U.N. Refugee Agency Focuses on Fleeing Ukrainian Kids as Exodus Continues

Hundreds of thousands of children have fled from Ukraine as Russia's invasion of the country continues, and most are unaccompanied or have been separated from their families, according to the United Nations Refugee Agency.

The agency said Monday that, of the more than 1.7 million people who have fled Ukraine for safety, it is focused on protecting child refugees who are at heightened risk of violence, abuse and exploitation. UNICEF and UNHCR are urging nations to work on identifying and registering all unaccompanied minors after they have crossed the border.

The unaccompanied and separated children will eventually go through relocation services, according to the agency. Until then, the children's immediate needs and safety must be prioritized, but long-term solutions will be identified based on their best interests.

At least 28 children have been killed and another 64 have been wounded from the conflict thus far, said Daria Herasymchuk, Ukraine's presidential adviser on children's rights. The UN's office on Friday said they've recorded the deaths of 19 children.

Tetiana Lomakina, coordinator of humanitarian corridors with the Ukrainian president's office, said a number of children were not receiving proper medical care in affected areas. Herasymchuk added maternity hospitals, kindergartens and schools have been destroyed by Russian shelling.

Ukrainians Fleeing After Russian Invasion
More than 1.7 million people have fled Ukraine since the start of the Russian invasion, with a large portion being children, according to the latest United Nations data. Above, a Polish volunteer plays with a child in freezing cold temperatures at the Medyka border crossing in Poland on March 7, 2022. Louisa Gouliamaki/ AFP/Getty Images

"About one and a half million children are in the territories suffering from shelling and under siege, among them, there are orphans and children with disabilities who need immediate help," Herasymchuk, said according to the Interfax-Ukraine news agency.

Institutional care and boarding schools in Ukraine are requesting to move children into neighboring countries for safety amid the war. Nearly 100,000 children—half of them with disabilities—live in these schools.

"We have received reports of institutions seeking to move children to safety in neighboring countries or beyond," the refugee agency said. "It is critical that special measures be taken in the best interest of the children, and that the consent of their parents or persons responsible for their care be granted."

If the institutions choose to evacuate, they must inform Ukrainian authorities and the children should have their identification papers and case files with them. Once they cross the border, they have to immediately inform the authorities of the situation.

"Under no circumstances should families be separated as a result of relocation or evacuation movements," the agency said.

Refugees are traveling by bus, train, foot and car to flee Russia's military action in Ukraine. After reaching the borders they are waiting in cold temperatures up to 60 hours to cross into neighboring Poland, Hungary, Romania, Moldova and Slovakia. More than 1.7 million people have fled Ukraine in the past 11 days but the United Nations estimates nearly 4 million people could flee in the coming months.

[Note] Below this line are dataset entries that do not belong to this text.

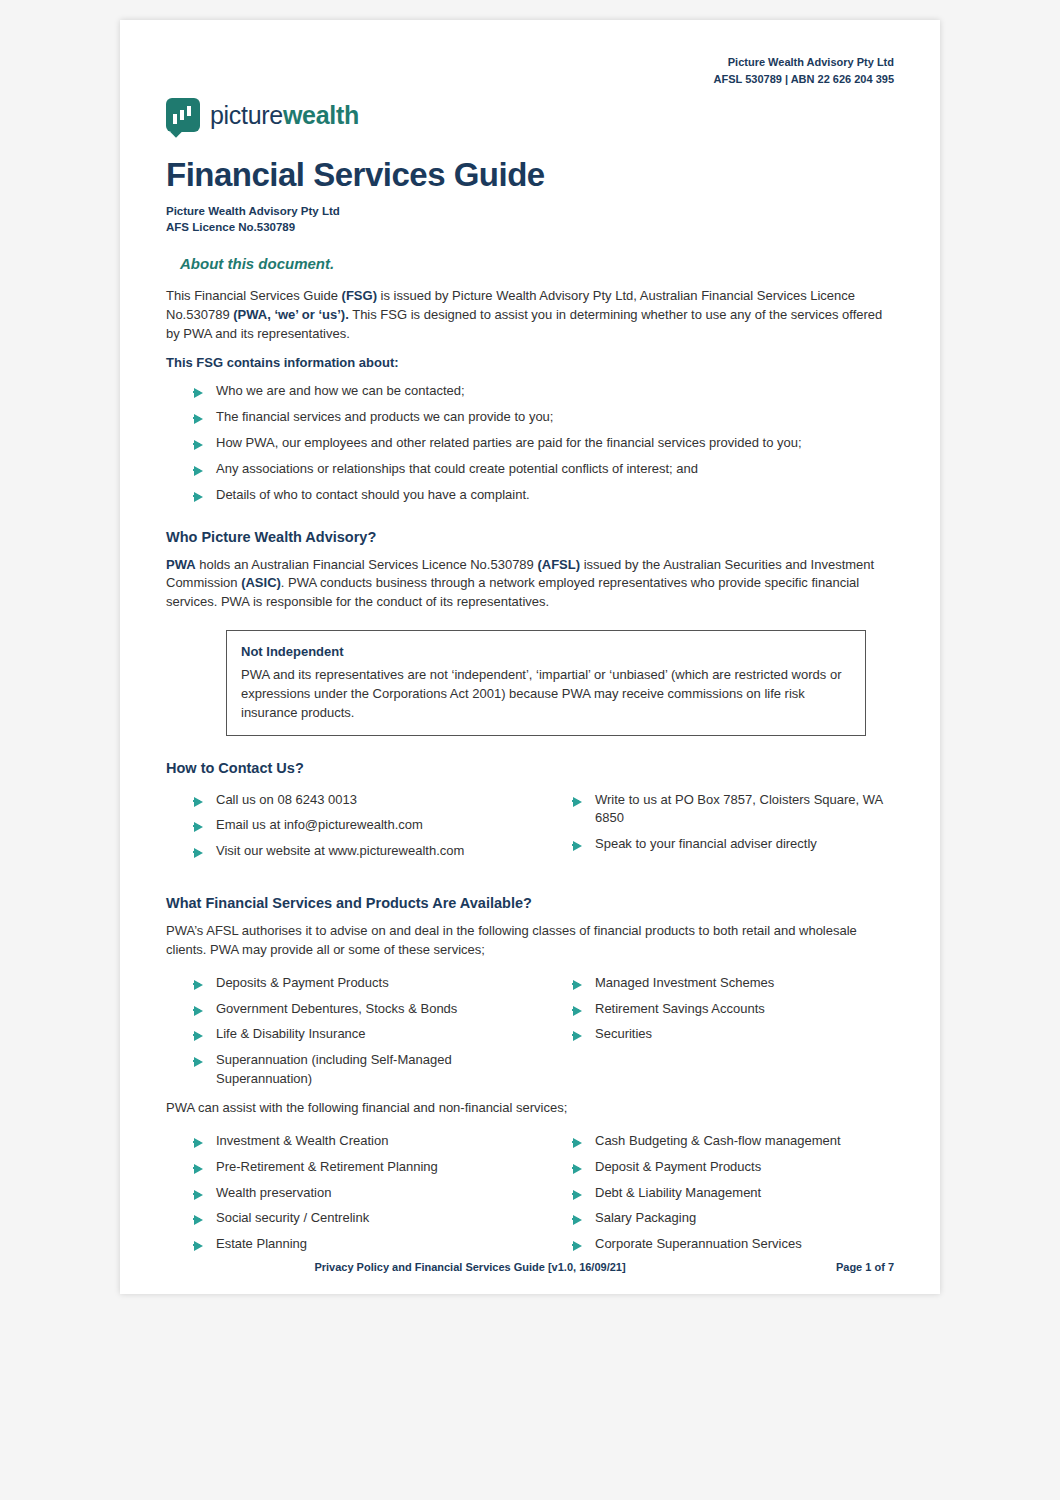Picture Wealth Advisory Pty Ltd
AFSL 530789 | ABN 22 626 204 395
picture wealth
Financial Services Guide
Picture Wealth Advisory Pty Ltd
AFS Licence No.530789
About this document.
This Financial Services Guide (FSG) is issued by Picture Wealth Advisory Pty Ltd, Australian Financial Services Licence No.530789 (PWA, ‘we’ or ‘us’). This FSG is designed to assist you in determining whether to use any of the services offered by PWA and its representatives.
This FSG contains information about:
Who we are and how we can be contacted;
The financial services and products we can provide to you;
How PWA, our employees and other related parties are paid for the financial services provided to you;
Any associations or relationships that could create potential conflicts of interest; and
Details of who to contact should you have a complaint.
Who Picture Wealth Advisory?
PWA holds an Australian Financial Services Licence No.530789 (AFSL) issued by the Australian Securities and Investment Commission (ASIC). PWA conducts business through a network employed representatives who provide specific financial services. PWA is responsible for the conduct of its representatives.
Not Independent
PWA and its representatives are not ‘independent’, ‘impartial’ or ‘unbiased’ (which are restricted words or expressions under the Corporations Act 2001) because PWA may receive commissions on life risk insurance products.
How to Contact Us?
Call us on 08 6243 0013
Email us at info@picturewealth.com
Visit our website at www.picturewealth.com
Write to us at PO Box 7857, Cloisters Square, WA 6850
Speak to your financial adviser directly
What Financial Services and Products Are Available?
PWA’s AFSL authorises it to advise on and deal in the following classes of financial products to both retail and wholesale clients. PWA may provide all or some of these services;
Deposits & Payment Products
Government Debentures, Stocks & Bonds
Life & Disability Insurance
Superannuation (including Self-Managed Superannuation)
Managed Investment Schemes
Retirement Savings Accounts
Securities
PWA can assist with the following financial and non-financial services;
Investment & Wealth Creation
Pre-Retirement & Retirement Planning
Wealth preservation
Social security / Centrelink
Estate Planning
Cash Budgeting & Cash-flow management
Deposit & Payment Products
Debt & Liability Management
Salary Packaging
Corporate Superannuation Services
Privacy Policy and Financial Services Guide [v1.0, 16/09/21]
Page 1 of 7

As of now, Poland has received the majority of refugees with over 1 million reportedly arriving so far. Hungary has received over 180,000 refugees while 128,000 refugees have fled to Slovakia. The refugees, mostly women and children, have received warm welcomes from the citizens and governments in the countries they sought safety in.

Newsweek reached out to UNICEF for comment.

Update 03/07/22, 2 p.m. ET: This article was updated with additional information.

Update 03/07/22, 1:15 p.m. ET: This article was updated with additional information.

Update 03/07/22, 12:48 p.m. ET: This article was updated with additional information.